__Directive__
Can you retype, word for word, the lines below, beginning with the line containing "family: Convolvulaceae" and continuing through the line containing "genus: Sambucus"?

__Input rows__
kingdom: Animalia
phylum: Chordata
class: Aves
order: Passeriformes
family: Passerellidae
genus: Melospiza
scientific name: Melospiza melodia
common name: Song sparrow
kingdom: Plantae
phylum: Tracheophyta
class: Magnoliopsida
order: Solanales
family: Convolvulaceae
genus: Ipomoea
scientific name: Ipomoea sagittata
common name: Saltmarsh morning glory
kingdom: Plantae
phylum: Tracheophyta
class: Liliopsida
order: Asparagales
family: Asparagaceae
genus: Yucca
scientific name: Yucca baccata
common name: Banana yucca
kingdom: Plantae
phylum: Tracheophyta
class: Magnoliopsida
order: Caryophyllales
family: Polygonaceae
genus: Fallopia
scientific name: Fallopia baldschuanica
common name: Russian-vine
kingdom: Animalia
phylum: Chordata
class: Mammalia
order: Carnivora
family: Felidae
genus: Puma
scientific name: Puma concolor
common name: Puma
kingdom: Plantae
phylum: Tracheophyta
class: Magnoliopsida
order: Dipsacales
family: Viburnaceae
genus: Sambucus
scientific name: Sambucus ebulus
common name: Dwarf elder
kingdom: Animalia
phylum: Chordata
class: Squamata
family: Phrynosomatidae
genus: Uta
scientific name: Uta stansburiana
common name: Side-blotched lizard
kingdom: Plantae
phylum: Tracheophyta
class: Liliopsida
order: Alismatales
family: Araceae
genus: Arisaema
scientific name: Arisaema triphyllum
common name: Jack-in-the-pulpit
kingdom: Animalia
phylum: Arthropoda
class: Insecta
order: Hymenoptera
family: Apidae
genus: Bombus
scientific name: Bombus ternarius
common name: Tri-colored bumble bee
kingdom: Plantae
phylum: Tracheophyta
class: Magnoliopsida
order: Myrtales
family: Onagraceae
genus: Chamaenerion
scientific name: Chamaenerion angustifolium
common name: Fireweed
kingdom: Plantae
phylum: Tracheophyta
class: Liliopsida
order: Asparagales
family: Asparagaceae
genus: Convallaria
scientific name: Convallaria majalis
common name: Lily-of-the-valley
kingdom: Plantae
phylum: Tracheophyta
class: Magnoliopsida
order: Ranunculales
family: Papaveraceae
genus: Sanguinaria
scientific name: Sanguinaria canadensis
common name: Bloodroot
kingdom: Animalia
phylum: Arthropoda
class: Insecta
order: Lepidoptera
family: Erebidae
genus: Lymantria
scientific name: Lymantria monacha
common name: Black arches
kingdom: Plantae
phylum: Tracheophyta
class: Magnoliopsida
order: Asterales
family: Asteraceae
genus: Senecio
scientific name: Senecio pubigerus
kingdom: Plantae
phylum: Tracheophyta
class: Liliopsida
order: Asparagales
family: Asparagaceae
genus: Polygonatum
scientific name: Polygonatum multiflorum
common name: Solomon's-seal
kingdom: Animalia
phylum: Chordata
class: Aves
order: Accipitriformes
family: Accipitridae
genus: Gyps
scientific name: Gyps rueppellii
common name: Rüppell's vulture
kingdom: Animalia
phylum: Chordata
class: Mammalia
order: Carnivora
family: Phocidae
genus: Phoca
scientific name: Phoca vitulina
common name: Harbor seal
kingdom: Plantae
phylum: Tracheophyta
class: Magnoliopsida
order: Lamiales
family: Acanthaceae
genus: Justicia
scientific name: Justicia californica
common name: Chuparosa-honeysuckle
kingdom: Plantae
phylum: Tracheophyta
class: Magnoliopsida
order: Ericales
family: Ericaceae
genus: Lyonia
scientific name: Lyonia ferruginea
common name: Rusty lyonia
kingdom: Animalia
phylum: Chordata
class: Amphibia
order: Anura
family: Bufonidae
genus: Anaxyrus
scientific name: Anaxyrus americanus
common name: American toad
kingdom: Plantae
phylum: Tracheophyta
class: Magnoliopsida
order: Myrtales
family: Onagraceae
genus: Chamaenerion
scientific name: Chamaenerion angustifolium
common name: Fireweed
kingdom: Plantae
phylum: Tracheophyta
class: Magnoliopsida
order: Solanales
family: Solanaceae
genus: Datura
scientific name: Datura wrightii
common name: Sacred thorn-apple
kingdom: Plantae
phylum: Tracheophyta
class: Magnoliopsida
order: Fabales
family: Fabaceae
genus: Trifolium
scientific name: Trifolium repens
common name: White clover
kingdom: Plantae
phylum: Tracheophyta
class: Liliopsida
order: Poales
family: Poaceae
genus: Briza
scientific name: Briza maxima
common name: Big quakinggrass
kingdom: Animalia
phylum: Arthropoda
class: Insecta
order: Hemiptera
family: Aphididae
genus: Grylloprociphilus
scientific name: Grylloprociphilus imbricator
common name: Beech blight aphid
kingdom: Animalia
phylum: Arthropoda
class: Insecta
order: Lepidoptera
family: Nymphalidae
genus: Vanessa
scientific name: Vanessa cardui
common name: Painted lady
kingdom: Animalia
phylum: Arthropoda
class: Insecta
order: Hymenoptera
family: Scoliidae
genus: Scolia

__The completed task__
family: Convolvulaceae
genus: Ipomoea
scientific name: Ipomoea sagittata
common name: Saltmarsh morning glory
kingdom: Plantae
phylum: Tracheophyta
class: Liliopsida
order: Asparagales
family: Asparagaceae
genus: Yucca
scientific name: Yucca baccata
common name: Banana yucca
kingdom: Plantae
phylum: Tracheophyta
class: Magnoliopsida
order: Caryophyllales
family: Polygonaceae
genus: Fallopia
scientific name: Fallopia baldschuanica
common name: Russian-vine
kingdom: Animalia
phylum: Chordata
class: Mammalia
order: Carnivora
family: Felidae
genus: Puma
scientific name: Puma concolor
common name: Puma
kingdom: Plantae
phylum: Tracheophyta
class: Magnoliopsida
order: Dipsacales
family: Viburnaceae
genus: Sambucus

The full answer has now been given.